New Delhi: Fresh Covid-19 cases are showing an upward trend over the past one week, with the country reporting 13,742 cases in the last 24 hours taking the overall tally to 1,10,30,176 on Wednesday, Union Health Ministry said.
The rise in new cases is almost 3,158 more than Tuesdays. India has been recording less than 15,000 new infections daily with the toll not crossing the 200-mark over the last one month.
However, the number spiked possibly owing to "mutations and new strains" as has been studied by the laboratories involved in Covid detection across the country.
The Ministry of Health and Family Welfare said that there were 104 more deaths taking the overall toll to 1,56,567.
Last week, officials said that the average daily new infections for the last 15 days were oscillating between 9,000 to 12,000 while the deaths were between 78 to 120.
On February 9, India had reported 9,110 new cases, the lowest this year so far. Last year, the lowest 9,633 cases were recorded on June 3.
As per the Ministry's data, there are 1,46,907 active cases at present after 14,037 patients were discharged in a day.
Till now, 1,07,26,702 persons have been discharged so far. The recovery rate has remained to 97.24 per cent, while the fatality rate is 1.42 per cent.

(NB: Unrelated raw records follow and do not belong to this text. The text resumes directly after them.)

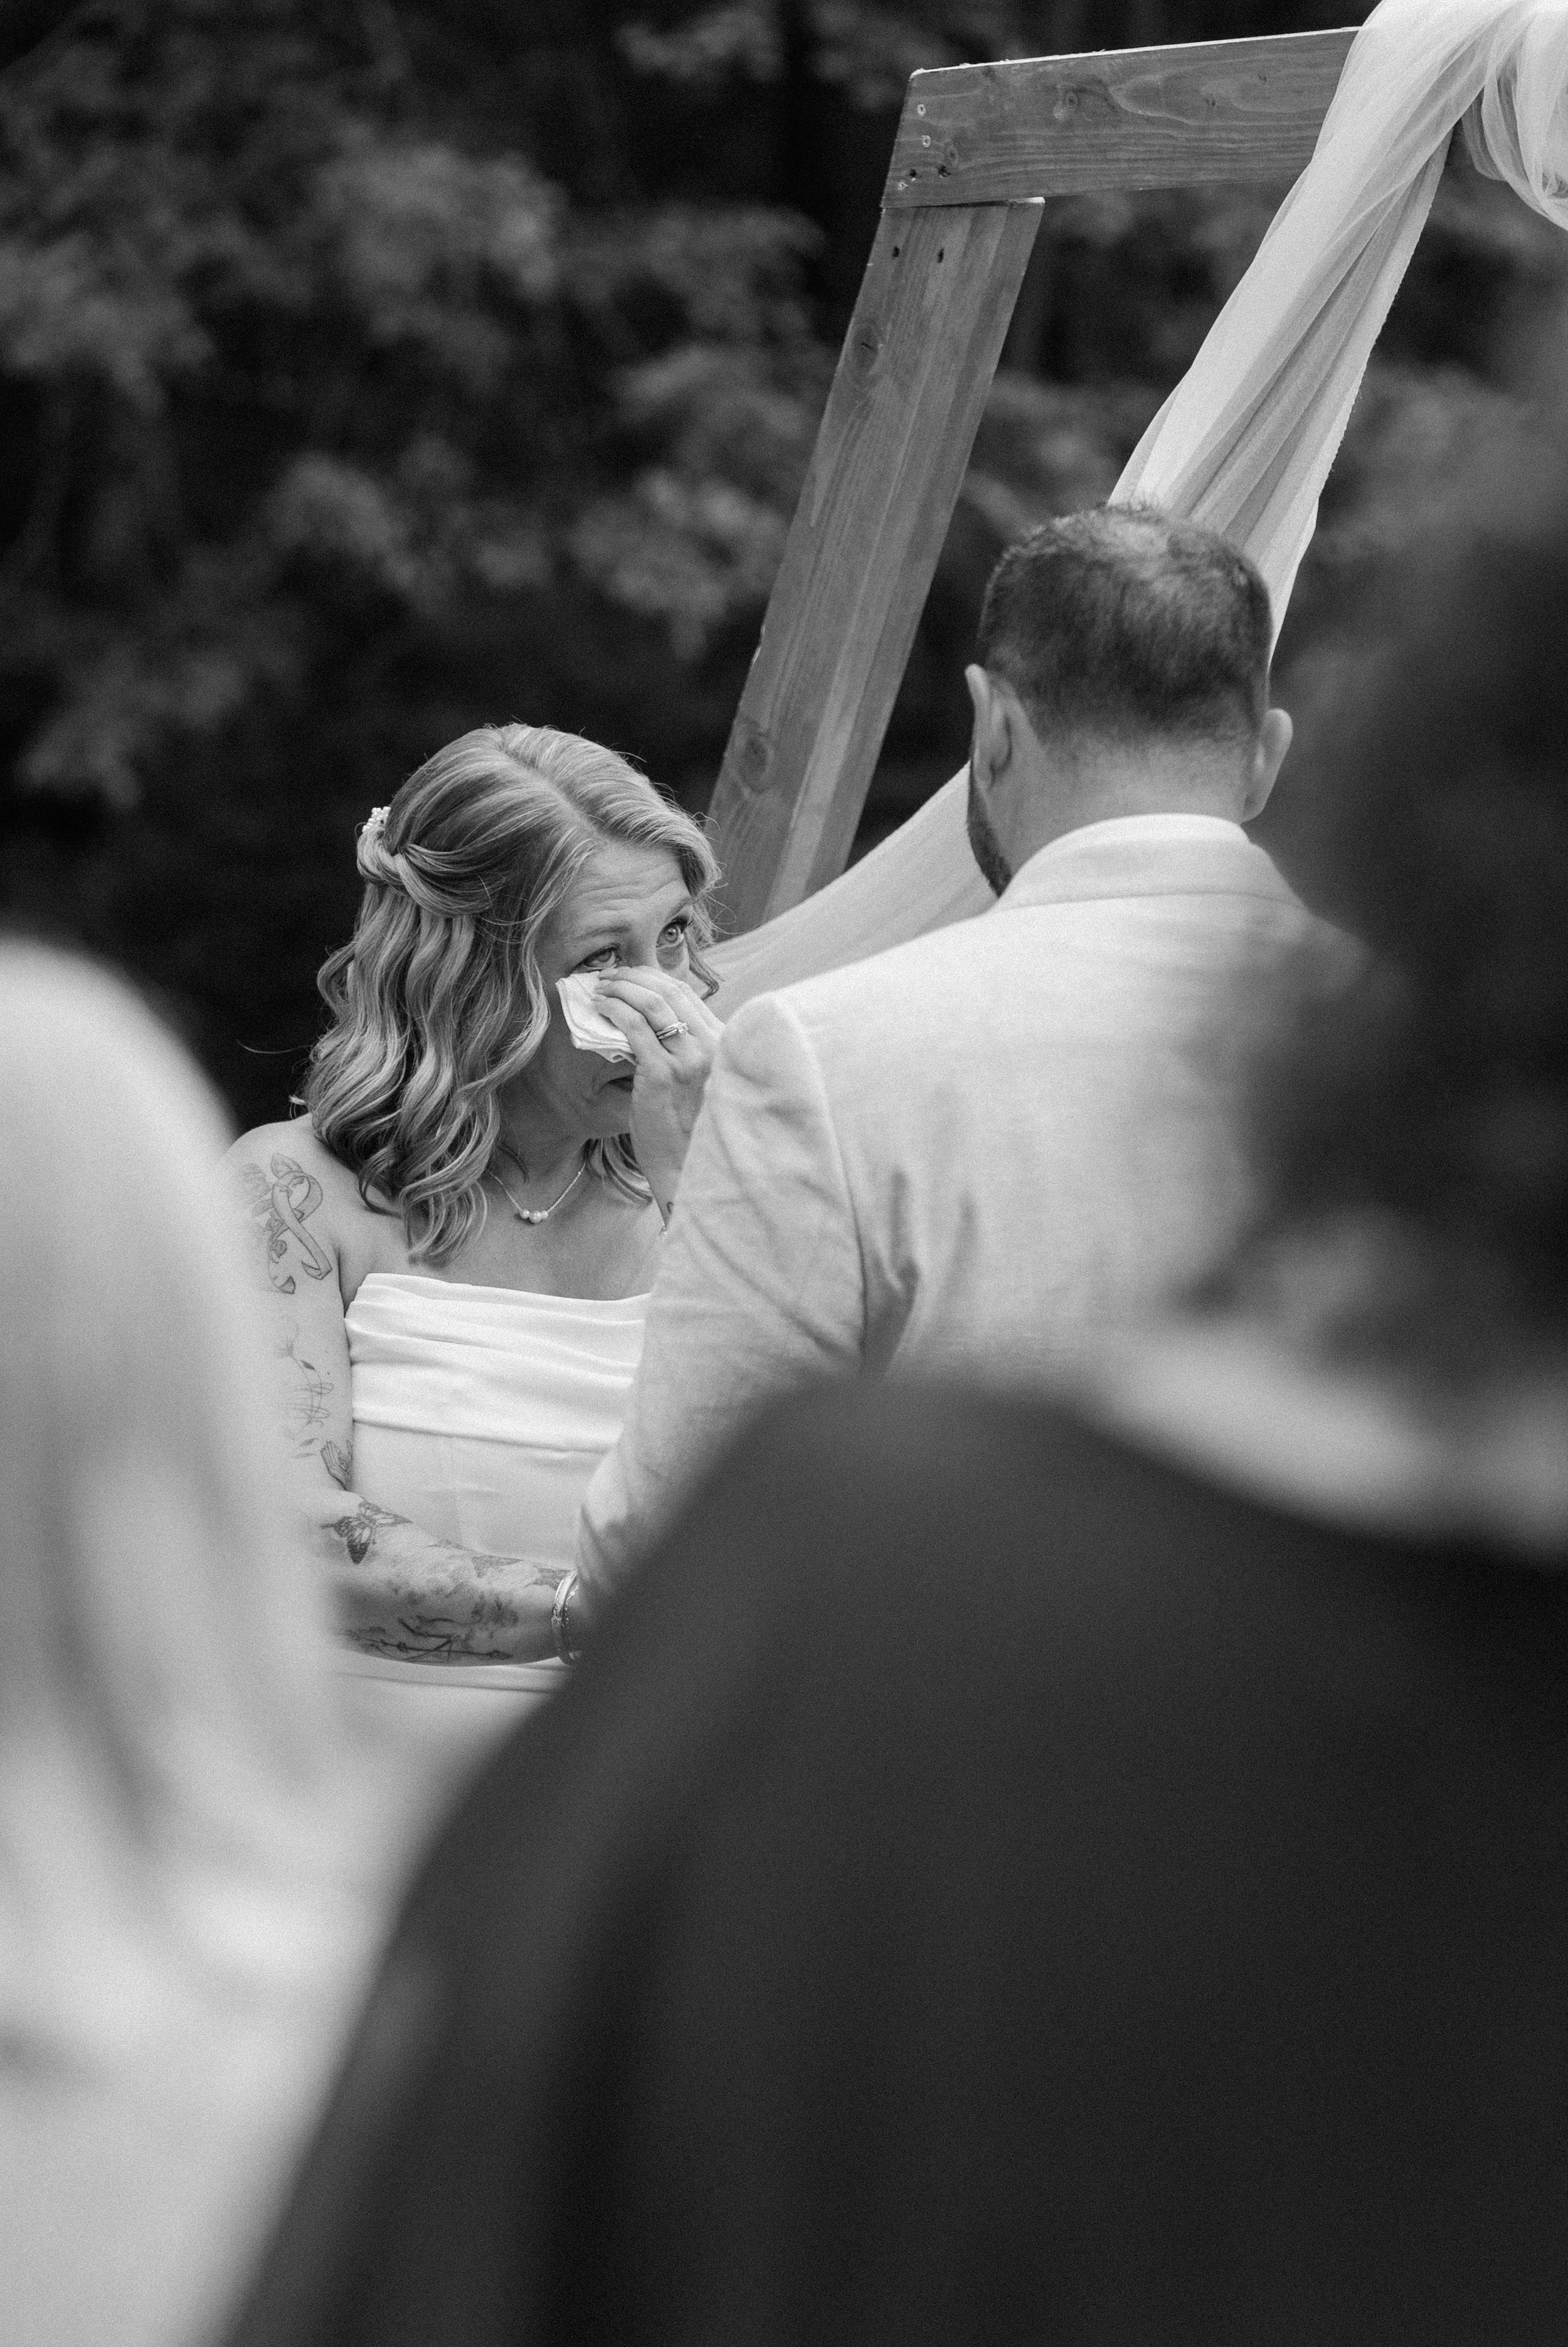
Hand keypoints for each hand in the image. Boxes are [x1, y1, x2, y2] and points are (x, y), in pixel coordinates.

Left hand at [591, 968, 722, 1216]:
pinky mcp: (663, 1073)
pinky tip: (601, 1006)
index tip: (632, 975)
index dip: (655, 977)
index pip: (689, 994)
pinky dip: (615, 1008)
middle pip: (671, 990)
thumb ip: (692, 1052)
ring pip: (652, 1002)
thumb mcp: (704, 1084)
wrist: (691, 1171)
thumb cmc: (693, 1133)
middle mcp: (713, 1046)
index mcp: (725, 1045)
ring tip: (602, 986)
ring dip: (622, 987)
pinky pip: (634, 1026)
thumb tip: (661, 1025)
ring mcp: (689, 1059)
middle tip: (611, 975)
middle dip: (636, 975)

At least 84 per cent of the new cases are from six states -- Maharashtra, Kerala, Tamil Nadu, Punjab, Karnataka and Gujarat.

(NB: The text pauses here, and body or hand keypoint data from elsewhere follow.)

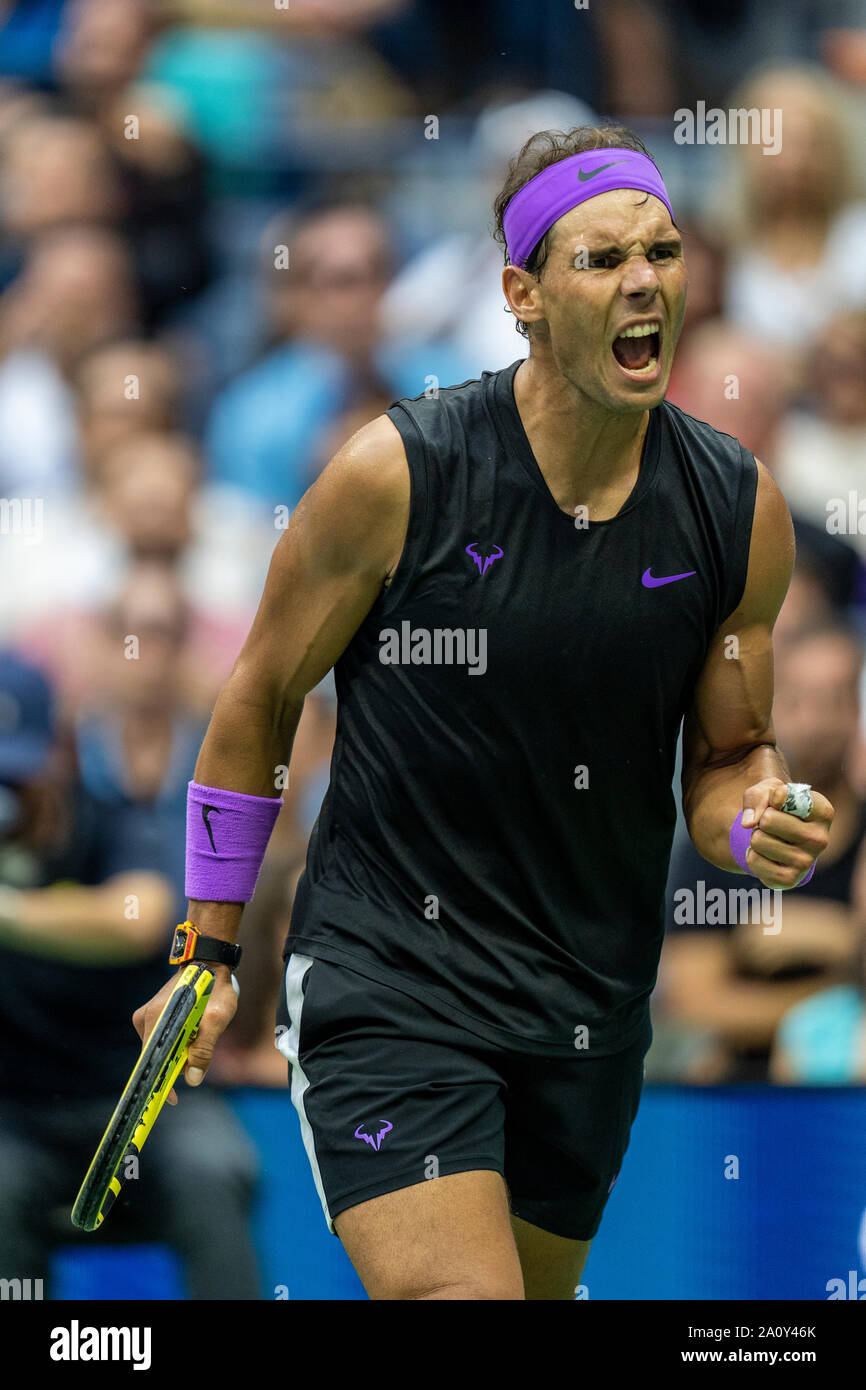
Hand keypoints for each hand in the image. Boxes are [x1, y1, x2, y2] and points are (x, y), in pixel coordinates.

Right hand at [132, 963, 237, 1104]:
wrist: (208, 964)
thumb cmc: (214, 989)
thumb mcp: (216, 1019)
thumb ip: (204, 1049)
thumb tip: (192, 1079)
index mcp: (157, 1019)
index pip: (152, 1060)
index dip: (161, 1081)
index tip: (170, 1099)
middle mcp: (145, 1018)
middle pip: (154, 1057)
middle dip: (171, 1070)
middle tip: (187, 1078)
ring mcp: (146, 1016)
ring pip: (158, 1049)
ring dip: (175, 1057)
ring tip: (194, 1050)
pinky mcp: (151, 1016)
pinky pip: (160, 1040)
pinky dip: (173, 1047)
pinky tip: (188, 1041)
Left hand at [740, 778, 833, 888]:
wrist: (777, 836)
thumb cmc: (777, 807)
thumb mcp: (769, 790)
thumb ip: (758, 796)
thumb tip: (748, 822)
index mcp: (823, 813)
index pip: (788, 797)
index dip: (775, 796)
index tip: (779, 799)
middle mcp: (820, 839)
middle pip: (768, 820)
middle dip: (761, 819)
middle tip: (771, 823)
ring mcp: (806, 862)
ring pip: (758, 840)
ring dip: (756, 837)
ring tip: (771, 838)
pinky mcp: (788, 880)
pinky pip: (753, 861)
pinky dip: (752, 854)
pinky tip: (767, 854)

Six states account for 84.62 per cent of the new deaths including Maharashtra, Kerala, Punjab, Tamil Nadu, Chhattisgarh and Karnataka.

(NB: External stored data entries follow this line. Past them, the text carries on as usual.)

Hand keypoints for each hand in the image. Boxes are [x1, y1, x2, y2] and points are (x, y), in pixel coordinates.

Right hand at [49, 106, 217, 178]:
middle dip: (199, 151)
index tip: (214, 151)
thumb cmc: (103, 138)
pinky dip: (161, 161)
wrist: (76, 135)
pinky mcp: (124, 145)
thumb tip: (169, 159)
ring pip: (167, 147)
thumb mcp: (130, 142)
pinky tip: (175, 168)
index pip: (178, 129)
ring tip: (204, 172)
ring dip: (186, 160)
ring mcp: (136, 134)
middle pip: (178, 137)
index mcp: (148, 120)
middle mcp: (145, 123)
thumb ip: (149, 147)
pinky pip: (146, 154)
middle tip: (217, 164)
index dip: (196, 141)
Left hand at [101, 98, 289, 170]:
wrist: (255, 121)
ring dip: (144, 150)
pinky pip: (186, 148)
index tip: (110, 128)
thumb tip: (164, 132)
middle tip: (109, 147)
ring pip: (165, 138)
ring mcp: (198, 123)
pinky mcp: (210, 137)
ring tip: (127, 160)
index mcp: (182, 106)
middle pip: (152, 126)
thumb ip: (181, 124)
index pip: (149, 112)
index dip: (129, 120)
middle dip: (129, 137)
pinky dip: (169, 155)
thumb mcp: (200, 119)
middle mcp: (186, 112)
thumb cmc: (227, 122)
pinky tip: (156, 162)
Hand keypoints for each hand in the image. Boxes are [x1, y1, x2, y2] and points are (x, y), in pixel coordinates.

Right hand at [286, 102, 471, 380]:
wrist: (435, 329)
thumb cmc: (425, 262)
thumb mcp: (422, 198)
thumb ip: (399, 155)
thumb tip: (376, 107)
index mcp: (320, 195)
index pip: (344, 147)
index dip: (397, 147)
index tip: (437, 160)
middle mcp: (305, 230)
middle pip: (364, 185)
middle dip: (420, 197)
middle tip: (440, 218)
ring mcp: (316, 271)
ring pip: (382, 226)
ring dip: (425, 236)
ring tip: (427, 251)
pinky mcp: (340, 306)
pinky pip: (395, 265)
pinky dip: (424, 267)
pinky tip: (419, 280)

The Ministry also informed that 8,05,844 samples were tested on Tuesday. The cumulative tests done by Indian Council of Medical Research (ICMR) so far stands at 21,30,36,275.
More than 1,21,65,598 doses of corona vaccine have been administered in the country since the drive began on January 16 after approval for 'Covishield' and 'Covaxin'.
As per the Union Health Ministry, India has become the fastest nation in terms of the vaccine doses administered, even though many countries had launched their vaccination campaigns much earlier.